GOAL OF THE EXERCISE: Report, word for word, every line of the material that contains "none".

THE DATA:
____

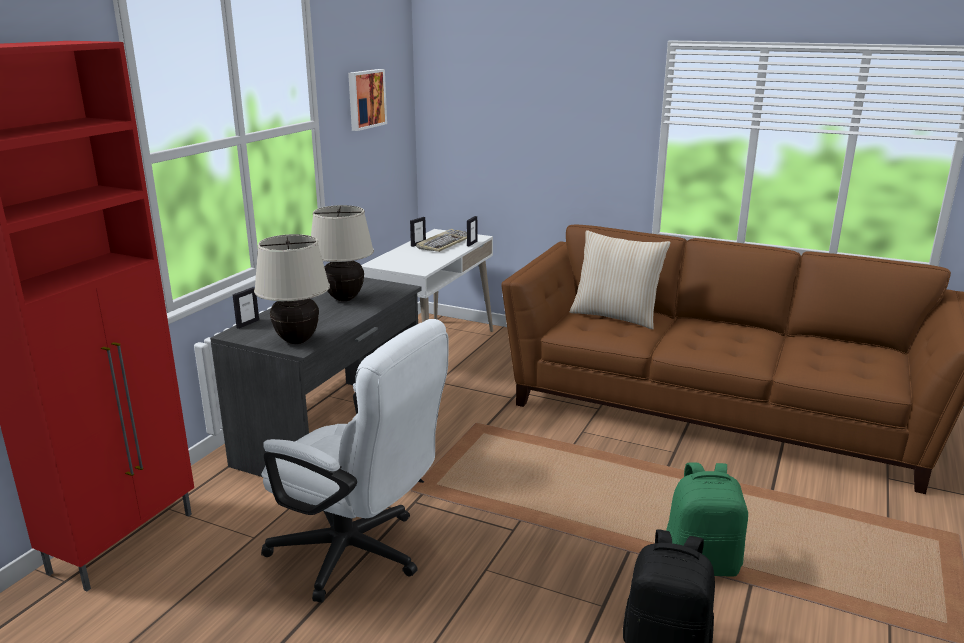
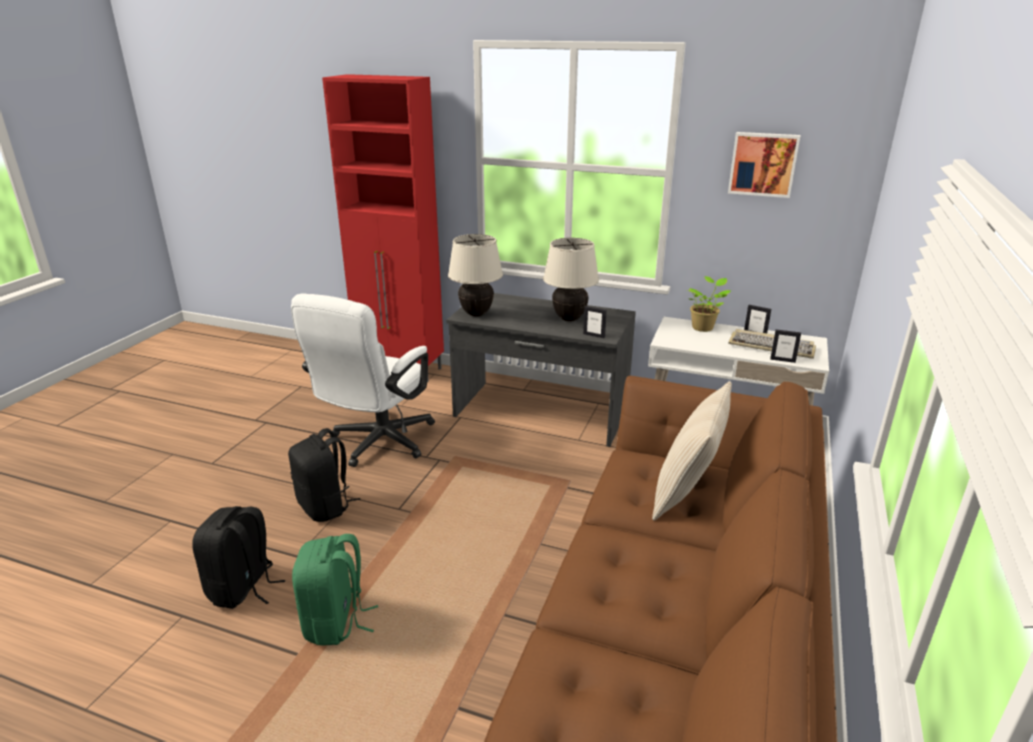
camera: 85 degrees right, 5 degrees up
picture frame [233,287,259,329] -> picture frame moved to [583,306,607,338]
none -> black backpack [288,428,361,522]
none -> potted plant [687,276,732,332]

____

WRITTEN ANSWER:
none -> black backpack [288,428,361,522]
none -> potted plant [687,276,732,332]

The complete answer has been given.